Love, generosity, and devotion are all observable, albeit difficult or impossible to measure. It is eminently possible to point to loving, generous, and devoted people who perform loving, generous, and devoted actions and feel loving, generous, and devoted emotions.
On the other hand, it isn't possible to point to Santa Claus delivering presents to billions of homes, pulled in the sky by a team of reindeer.
I'd have no problem with this editorial if it had simply said that Santa Claus is the spirit of loving, giving kindness -- reflected in a myth that personifies universal qualities which exist in varying measure within every human being, and almost certainly many animals.
But Virginia is being encouraged to engage in a form of dualism which disparages the natural world and praises a "supernal" realm divorced from what can be sensed, known, understood, communally shared.
You may tear apart the baby's rattle and see what makes the noise inside, but there is a veil covering the unseen world which not the strongest man, nor even the united strength of all the strongest men that ever lived, could tear apart. Only faith, fancy, poetry, love, romance, can push aside that curtain and view and picture the supernal beauty and glory beyond. Is it all real? Ah, VIRGINIA, in all this world there is nothing else real and abiding.

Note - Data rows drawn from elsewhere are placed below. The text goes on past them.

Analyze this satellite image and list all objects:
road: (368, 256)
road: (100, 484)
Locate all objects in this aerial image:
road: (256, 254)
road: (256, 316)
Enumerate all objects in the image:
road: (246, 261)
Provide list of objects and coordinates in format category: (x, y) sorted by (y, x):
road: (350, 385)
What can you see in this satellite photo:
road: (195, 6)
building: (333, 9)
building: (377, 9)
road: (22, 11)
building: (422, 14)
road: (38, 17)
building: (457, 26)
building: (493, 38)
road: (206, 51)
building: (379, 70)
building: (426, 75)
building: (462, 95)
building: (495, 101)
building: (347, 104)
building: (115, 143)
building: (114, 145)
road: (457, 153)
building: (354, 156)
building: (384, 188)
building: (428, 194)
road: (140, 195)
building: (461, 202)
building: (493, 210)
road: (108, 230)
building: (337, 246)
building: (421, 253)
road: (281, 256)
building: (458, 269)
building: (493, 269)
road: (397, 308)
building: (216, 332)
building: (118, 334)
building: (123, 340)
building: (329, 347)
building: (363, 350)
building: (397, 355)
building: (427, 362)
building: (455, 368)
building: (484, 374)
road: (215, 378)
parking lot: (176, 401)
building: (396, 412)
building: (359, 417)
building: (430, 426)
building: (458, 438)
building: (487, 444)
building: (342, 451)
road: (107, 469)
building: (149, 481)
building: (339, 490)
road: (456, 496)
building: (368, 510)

This Platonic sort of philosophy, which fits with Christian and other monothesitic theologies positing heavenly realms far superior to this world, is at odds with a humble naturalistic scientific way of being.
"Santa Claus" becomes a symbol for mythical supernatural entities which should be the object of our devotion, not real people, real objects, real living beings, this whole real physical world.
I'm not attracted to that sort of fantastical living.
There's no harm in looking upon Santa Claus as a human-created cultural custom, like Zeus, the Cookie Monster, and Donald Duck. But to follow the advice of this editorial and make him into a unseen object of faith, like God -- ridiculous.